(RNS) — More than 600 Christians signed onto a statement before its release Monday evening (March 22) by the Asian American Christian Collaborative that condemns the shootings of eight people, including six women of Asian descent, last week at spas in the Atlanta area.
“We call Christians and church leaders to make a clear and urgent response condemning this heinous act of hate, and we invite all Americans to work toward the dignity and respect of Asian and Asian American lives, especially women,” the statement reads.
Among the signers of the AACC Statement on the Atlanta Massacre and Ongoing Anti-Asian Hate who helped draft the statement are the Rev. Raymond Chang and Michelle Ami Reyes, leaders of the AACC; Jenny Yang, vice president for advocacy and policy at World Relief; and Eugene Cho, CEO and president of Bread for the World.

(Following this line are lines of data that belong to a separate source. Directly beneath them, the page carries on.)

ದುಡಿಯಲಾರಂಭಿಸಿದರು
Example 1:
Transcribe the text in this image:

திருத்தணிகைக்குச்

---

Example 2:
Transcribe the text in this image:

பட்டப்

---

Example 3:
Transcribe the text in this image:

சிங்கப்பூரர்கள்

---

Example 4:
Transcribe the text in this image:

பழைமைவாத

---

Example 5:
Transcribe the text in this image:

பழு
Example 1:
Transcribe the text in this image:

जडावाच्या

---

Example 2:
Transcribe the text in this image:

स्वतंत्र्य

Other prominent signers include Walter Kim, president of the National Association of Evangelicals; Shirley Hoogstra, president of the Council for Christian Colleges and Universities; the Rev. Soong-Chan Rah and Mark Charles, authors of “Unsettling Truths: The Ongoing, Dehumanizing Legacy of the Doctrine of Discovery”; Bishop Mariann Edgar Budde of the Episcopal Diocese of Washington; Mimi Haddad, president and CEO of CBE (Christians for Biblical Equality) International; and the Rev. Brenda Salter McNeil, professor of reconciliation studies at Seattle Pacific University.
“The Atlanta Massacre is the Asian American community’s George Floyd moment,” Reyes said in a written statement.

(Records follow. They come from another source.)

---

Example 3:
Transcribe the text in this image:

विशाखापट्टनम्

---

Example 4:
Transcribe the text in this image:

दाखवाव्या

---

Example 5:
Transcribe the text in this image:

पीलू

“Now is the time to collectively stand for AAPI lives and dignity. If people stay silent, if people do nothing, we will see more of these sorts of horrific tragedies against Asians and Asian Americans in the future.”

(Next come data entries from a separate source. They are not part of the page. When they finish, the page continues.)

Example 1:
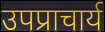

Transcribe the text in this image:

उपप्राचार्य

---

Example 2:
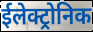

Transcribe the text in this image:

ईलेक्ट्रोनिक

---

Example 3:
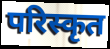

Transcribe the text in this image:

परिस्कृत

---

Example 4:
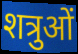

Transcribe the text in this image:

शत्रुओं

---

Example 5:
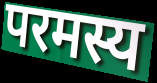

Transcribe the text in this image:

परमस्य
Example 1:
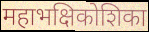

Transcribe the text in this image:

महाभक्षिकोशिका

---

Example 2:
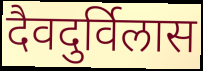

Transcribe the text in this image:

दैवदुर्विलास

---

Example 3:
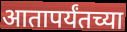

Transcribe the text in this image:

आतापर्यंतच्या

The statement situates the Atlanta shootings in what it refers to as “a long chain of hate and violence experienced by those of Asian descent in the United States.” That includes systemic anti-immigrant policies, the sexualization of Asian women in America and a surge in anti-Asian racism and violence tied to the COVID-19 pandemic, according to the AACC.
It also calls out American Christianity, noting the accused shooter — a 21-year-old white man — reportedly was a Christian and that “churches, denominations, and political ideologies/idolatries have normalized the dangerous ideologies that motivated him.”
The statement calls on Christians and church leaders to take several actions.
That includes confessing their failures in discipling congregants out of Christian nationalism; preaching against anti-Asian racism, denouncing the Atlanta shootings and honoring the victims by using their names instead of centering the accused shooter; and educating congregations about Asian American issues, anti-Asian bias, the exotification of Asian women and Asian American histories of oppression and resistance.
The statement also calls on Christian leaders to invite, empower and hire Asian American ministry leaders to speak into the ways their institutions can respond to anti-Asian racism and listen to their experiences. Outside of the church, the statement said, fighting anti-Asian racism looks like demanding federal agencies review how they define hate crimes, supporting legislation aimed at protecting victims and learning how the “model minority myth” pits Asian Americans against other people of color.
Monday’s statement is the second statement released by the Asian American Christian Collaborative. The first, released almost exactly one year ago, launched the collaborative and denounced the anti-Asian racism its members had seen and experienced at the outset of the pandemic.